One of my greatest advocates and mentors on that ship figured me out quite quickly, and while alone with me in the elevator one day said, “Aurora, I think that you're much smarter than you think you are”, to which I protested. He replied, “It wasn't a question. I didn't ask your opinion.” I've heard these kinds of statements from people whom I respect enough over the years that when I struggle to believe in myself, I am able to believe in others' faith in me. And I carry on working towards a better story, in spite of myself.
Part IV : Betting on Me, Now
The company I interned for decided that they liked me as much as I liked them, and we decided to stay together. Professionally speaking, they hired me and I continue to work aboard their tankers today.

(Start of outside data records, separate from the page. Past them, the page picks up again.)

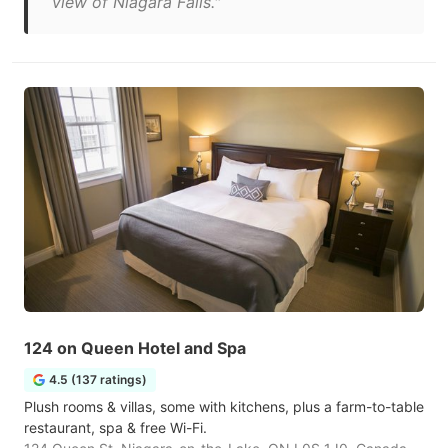
view of Niagara Falls."
124 on Queen Hotel and Spa
4.5 (137 ratings)
Plush rooms & villas, some with kitchens, plus a farm-to-table
restaurant, spa & free Wi-Fi.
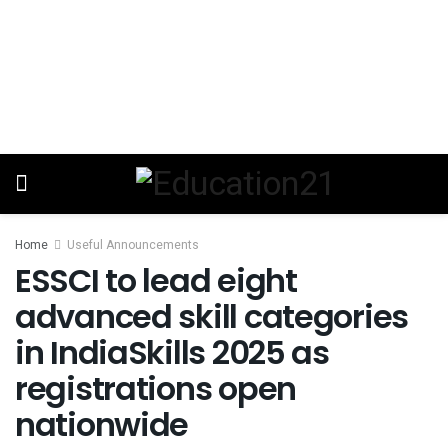
Home
Useful Announcements
ESSCI to lead eight
advanced skill categories
in IndiaSkills 2025 as
registrations open
nationwide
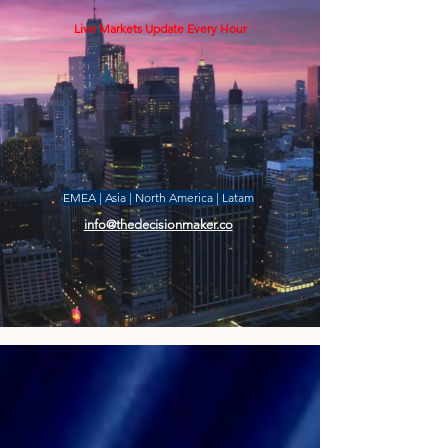
Live Markets Update Every Hour
EMEA | Asia | North America | Latam
info@thedecisionmaker.co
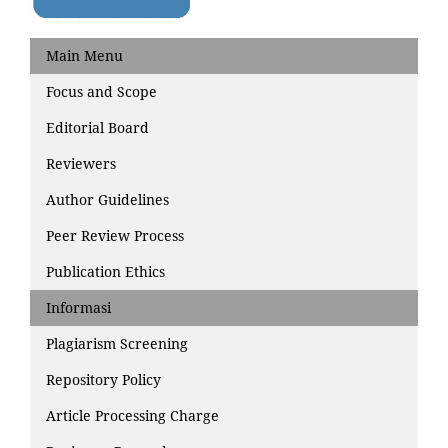
Main Menu
Focus and Scope
Editorial Board
Reviewers
Author Guidelines
Peer Review Process
Publication Ethics
Informasi
Plagiarism Screening
Repository Policy
Article Processing Charge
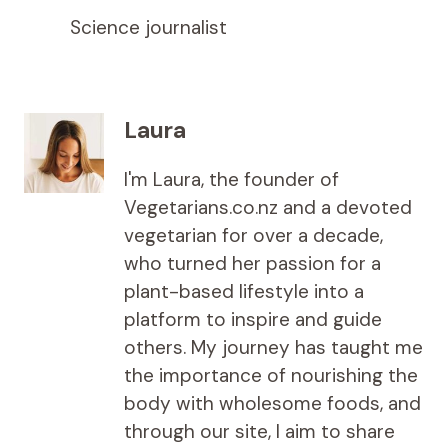
Science journalist
Laura
I'm Laura, the founder of
Vegetarians.co.nz and a devoted
vegetarian for over a decade,
who turned her passion for a
plant-based lifestyle into a
platform to inspire and guide
others. My journey has taught me
the importance of nourishing the
body with wholesome foods, and
through our site, I aim to share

I'd be lying if I said that I am confident about my abilities, my intelligence or my capacity to obtain the knowledge and skill set required to become a licensed marine engineer. My math/science brain is constantly scrambling to catch up after years of neglect. More often than not, when a licensed engineer asks me a question about something that I DO know, I panic a for a moment and my mind feels like an Etch A Sketch that is being shaken up. But I want this, I want to be good at this and I have yet to meet an engineer in the fleet who wants anything less for me. I work hard, I do my best to be a good shipmate and to learn as much as I possibly can. I am confident in my ability to do those things and believe that the rest will fall into place.
I feel so fortunate to have been shown that this story could be mine. I hope to pay that kindness forward in any way that I can. So I'll leave you with the most important message that I have for any woman, at any age: Do it anyway.
If you want to be a sailor and can't deny it, even if you're afraid to say it out loud, do it anyway. Even if, when you do say it out loud, people try to talk you out of it, do it anyway. Let them live in their fears - their fears are not your problem. It's your story, so give yourself the one you've dreamed of. Bet on you, even if there is no evidence that you'll succeed.
When I started on this path, I had a Bachelors degree in photojournalism that I wasn't interested in using, and had primarily worked as a Case Worker at a shelter for homeless youth after undergrad. I didn't know what a torque wrench was or how to use a ratchet strap until I was twenty-eight years old. So if there is no evidence that points to your success in the maritime industry, join the club - and do it anyway.